§ **Entries taken from a collection**:
━━━━━━━━━━━━━━━━
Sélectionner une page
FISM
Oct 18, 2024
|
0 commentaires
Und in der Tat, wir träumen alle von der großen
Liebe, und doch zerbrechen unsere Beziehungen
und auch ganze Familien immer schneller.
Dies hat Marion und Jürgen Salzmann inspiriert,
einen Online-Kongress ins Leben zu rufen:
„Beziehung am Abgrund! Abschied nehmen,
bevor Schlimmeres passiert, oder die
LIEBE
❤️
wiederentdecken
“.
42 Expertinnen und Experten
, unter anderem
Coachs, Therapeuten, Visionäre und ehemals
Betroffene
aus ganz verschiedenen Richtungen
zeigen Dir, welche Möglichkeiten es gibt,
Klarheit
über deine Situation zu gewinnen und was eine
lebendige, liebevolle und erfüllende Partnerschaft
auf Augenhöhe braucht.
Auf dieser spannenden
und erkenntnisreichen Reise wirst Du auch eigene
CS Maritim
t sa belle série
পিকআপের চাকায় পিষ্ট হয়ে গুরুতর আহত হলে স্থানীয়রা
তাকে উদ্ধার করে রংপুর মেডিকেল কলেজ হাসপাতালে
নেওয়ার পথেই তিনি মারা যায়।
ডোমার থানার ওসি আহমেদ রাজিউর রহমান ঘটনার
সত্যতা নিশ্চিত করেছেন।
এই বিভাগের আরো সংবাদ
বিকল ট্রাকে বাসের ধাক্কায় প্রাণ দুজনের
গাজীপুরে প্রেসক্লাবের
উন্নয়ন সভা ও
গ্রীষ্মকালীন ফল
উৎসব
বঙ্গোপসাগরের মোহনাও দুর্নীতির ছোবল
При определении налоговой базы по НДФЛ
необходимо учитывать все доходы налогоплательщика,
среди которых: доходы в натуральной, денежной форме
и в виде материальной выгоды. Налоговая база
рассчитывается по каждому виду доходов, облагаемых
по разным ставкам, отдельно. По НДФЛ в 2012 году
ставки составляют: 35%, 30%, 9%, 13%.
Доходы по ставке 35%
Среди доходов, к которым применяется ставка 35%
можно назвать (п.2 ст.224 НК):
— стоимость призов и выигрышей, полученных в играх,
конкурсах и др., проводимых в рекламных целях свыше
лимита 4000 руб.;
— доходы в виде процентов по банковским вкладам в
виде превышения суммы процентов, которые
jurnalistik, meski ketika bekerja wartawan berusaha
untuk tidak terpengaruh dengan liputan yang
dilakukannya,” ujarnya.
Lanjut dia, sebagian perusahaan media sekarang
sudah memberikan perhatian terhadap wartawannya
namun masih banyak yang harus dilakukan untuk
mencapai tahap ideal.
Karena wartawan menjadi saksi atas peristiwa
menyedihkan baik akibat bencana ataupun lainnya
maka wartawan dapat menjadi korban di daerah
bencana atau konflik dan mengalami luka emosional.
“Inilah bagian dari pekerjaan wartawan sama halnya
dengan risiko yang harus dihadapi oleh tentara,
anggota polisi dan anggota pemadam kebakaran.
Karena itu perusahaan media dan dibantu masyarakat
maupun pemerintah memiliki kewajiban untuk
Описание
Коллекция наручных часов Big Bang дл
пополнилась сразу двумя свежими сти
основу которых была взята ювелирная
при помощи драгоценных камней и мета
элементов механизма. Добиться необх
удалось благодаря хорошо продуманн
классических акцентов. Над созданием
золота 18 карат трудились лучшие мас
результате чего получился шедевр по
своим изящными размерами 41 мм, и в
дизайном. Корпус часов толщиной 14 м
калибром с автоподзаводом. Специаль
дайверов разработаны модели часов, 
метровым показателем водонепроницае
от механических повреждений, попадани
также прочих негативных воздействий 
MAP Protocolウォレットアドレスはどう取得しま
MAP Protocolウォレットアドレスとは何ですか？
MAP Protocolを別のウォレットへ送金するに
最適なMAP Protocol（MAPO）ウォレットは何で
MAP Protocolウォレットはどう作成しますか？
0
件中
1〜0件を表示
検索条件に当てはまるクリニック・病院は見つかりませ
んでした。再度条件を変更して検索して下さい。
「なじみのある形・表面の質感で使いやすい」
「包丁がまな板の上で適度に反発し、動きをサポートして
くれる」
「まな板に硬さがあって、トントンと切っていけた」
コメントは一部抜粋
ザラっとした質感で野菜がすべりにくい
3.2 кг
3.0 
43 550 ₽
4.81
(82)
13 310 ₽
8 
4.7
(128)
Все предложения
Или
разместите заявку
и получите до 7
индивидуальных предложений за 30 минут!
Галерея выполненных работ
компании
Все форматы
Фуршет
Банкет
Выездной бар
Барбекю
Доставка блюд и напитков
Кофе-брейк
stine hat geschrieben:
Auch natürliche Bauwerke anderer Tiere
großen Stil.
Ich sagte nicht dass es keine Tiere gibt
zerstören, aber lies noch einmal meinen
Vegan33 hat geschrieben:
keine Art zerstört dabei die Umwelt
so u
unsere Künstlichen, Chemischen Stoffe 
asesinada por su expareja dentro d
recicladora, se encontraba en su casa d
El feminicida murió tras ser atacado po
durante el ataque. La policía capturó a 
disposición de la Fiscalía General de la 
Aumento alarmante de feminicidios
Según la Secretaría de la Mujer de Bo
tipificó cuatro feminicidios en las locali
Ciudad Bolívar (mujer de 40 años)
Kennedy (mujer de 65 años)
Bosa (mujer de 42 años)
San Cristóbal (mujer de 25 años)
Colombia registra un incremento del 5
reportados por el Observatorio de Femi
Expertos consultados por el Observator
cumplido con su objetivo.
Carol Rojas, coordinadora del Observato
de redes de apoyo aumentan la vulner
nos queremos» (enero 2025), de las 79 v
━━━━━━━━━━━━━━━━
Change every "Online-Kongress" in these lines to "Online-Konferenz", and keep everything else the same.

§ **WRITTEN REPLY**:
Sélectionner une page
FISM
Oct 18, 2024
|
0 commentaires
Und in der Tat, wir träumen alle von der großen
Liebe, und doch zerbrechen unsere Beziehungen
und auch ganze Familien immer schneller.
Dies hat Marion und Jürgen Salzmann inspiriert,
einen Online-Konferenz ins Leben zu rufen:
„Beziehung am Abgrund! Abschied nehmen,
bevor Schlimmeres passiert, oder die
LIEBE
❤️
wiederentdecken
“.
42 Expertinnen und Experten
, unter anderem
Coachs, Therapeuten, Visionäre und ehemals
Betroffene
aus ganz verschiedenen Richtungen
zeigen Dir, welche Möglichkeiten es gibt,
Klarheit
über deine Situation zu gewinnen und was eine
lebendige, liebevolle und erfüllende Partnerschaft
auf Augenhöhe braucht.
Auf dieser spannenden
und erkenntnisreichen Reise wirst Du auch eigene
CS Maritim
t sa belle série
পিকআপের চাকায় পিষ্ট হয়ে গুরুতর আহত হলে স্থানীয়রা
তাকে উদ্ধার করে রংপুর মেডিকেল কলেজ হাসপাতালে
নেওয়ার পথেই তিনি মারা যায়।
ডোমার থানার ওসি আহমেদ রাজিউর রহমান ঘটনার
সত্যতা নিশ্চিত করেছেন।
এই বিভাগের আরো সংবাদ
বিকল ট্রাকে বাসের ধাক্কায় প্রাণ দুজনের
গাজীপুরে প্রেসক্লাবের
উন্নয়ন সভা ও
গ্রীষ্মকালীন ফল
উৎসব
বঙ্গোপসাগরের মোহনাও দুর্নীতির ছোবল
При определении налоговой базы по НДФЛ
необходимо учитывать все доходы налогоплательщика,
среди которых: доходы в натуральной, денежной форме
и в виде материальной выгоды. Налоговая база
рассчитывается по каждому виду доходов, облагаемых
по разным ставкам, отдельно. По НДФЛ в 2012 году
ставки составляют: 35%, 30%, 9%, 13%.
Доходы по ставке 35%
Среди доходов, к которым применяется ставка 35%
можно назвать (п.2 ст.224 НК):
— стоимость призов и выигрышей, полученных в играх,
конкурсах и др., проводимых в рекламных целях свыше
лимита 4000 руб.;
— доходы в виде процентов по банковским вкладам в
виде превышения суммы процентов, которые
jurnalistik, meski ketika bekerja wartawan berusaha
untuk tidak terpengaruh dengan liputan yang
dilakukannya,” ujarnya.
Lanjut dia, sebagian perusahaan media sekarang
sudah memberikan perhatian terhadap wartawannya
namun masih banyak yang harus dilakukan untuk
mencapai tahap ideal.
Karena wartawan menjadi saksi atas peristiwa
menyedihkan baik akibat bencana ataupun lainnya
maka wartawan dapat menjadi korban di daerah
bencana atau konflik dan mengalami luka emosional.
“Inilah bagian dari pekerjaan wartawan sama halnya
dengan risiko yang harus dihadapi oleh tentara,
anggota polisi dan anggota pemadam kebakaran.
Karena itu perusahaan media dan dibantu masyarakat
maupun pemerintah memiliki kewajiban untuk
Описание
Коллекция наручных часов Big Bang дл
пополнилась сразу двумя свежими сти
основу которых была взята ювелирная
при помощи драгоценных камней и мета
элементов механизма. Добиться необх
удалось благодаря хорошо продуманн
классических акцентов. Над созданием
золота 18 карат трудились лучшие мас
результате чего получился шедевр по
своим изящными размерами 41 мм, и в
дизайном. Корпус часов толщиной 14 м
калибром с автоподзаводом. Специаль
дайверов разработаны модели часов, 
метровым показателем водонепроницае
от механических повреждений, попадани
также прочих негативных воздействий 
MAP Protocolウォレットアドレスはどう取得しま
MAP Protocolウォレットアドレスとは何ですか？
MAP Protocolを別のウォレットへ送金するに
最適なMAP Protocol（MAPO）ウォレットは何で
MAP Protocolウォレットはどう作成しますか？
0
件中
1〜0件を表示
検索条件に当てはまるクリニック・病院は見つかりませ
んでした。再度条件を変更して検索して下さい。
「なじみのある形・表面の質感で使いやすい」
「包丁がまな板の上で適度に反発し、動きをサポートして
くれる」
「まな板に硬さがあって、トントンと切っていけた」
コメントは一部抜粋
ザラっとした質感で野菜がすべりにくい
3.2 кг
3.0 
43 550 ₽
4.81
(82)
13 310 ₽
8 
4.7
(128)
Все предложения
Или
разместите заявку
и получите до 7
индивидуальных предложений за 30 минут!
Галерея выполненных работ
компании
Все форматы
Фуршет
Банкет
Выездной бар
Барбекю
Доставка блюд и напитков
Кофе-брейк
stine hat geschrieben:
Auch natürliche Bauwerke anderer Tiere
großen Stil.
Ich sagte nicht dass es keine Tiere gibt
zerstören, aber lies noch einmal meinen
Vegan33 hat geschrieben:
keine Art zerstört dabei die Umwelt
so u
unsere Künstlichen, Chemischen Stoffe 
asesinada por su expareja dentro d
recicladora, se encontraba en su casa d
El feminicida murió tras ser atacado po
durante el ataque. La policía capturó a 
disposición de la Fiscalía General de la 
Aumento alarmante de feminicidios
Según la Secretaría de la Mujer de Bo
tipificó cuatro feminicidios en las locali
Ciudad Bolívar (mujer de 40 años)
Kennedy (mujer de 65 años)
Bosa (mujer de 42 años)
San Cristóbal (mujer de 25 años)
Colombia registra un incremento del 5
reportados por el Observatorio de Femi
Expertos consultados por el Observator
cumplido con su objetivo.
Carol Rojas, coordinadora del Observato
de redes de apoyo aumentan la vulner
nos queremos» (enero 2025), de las 79 v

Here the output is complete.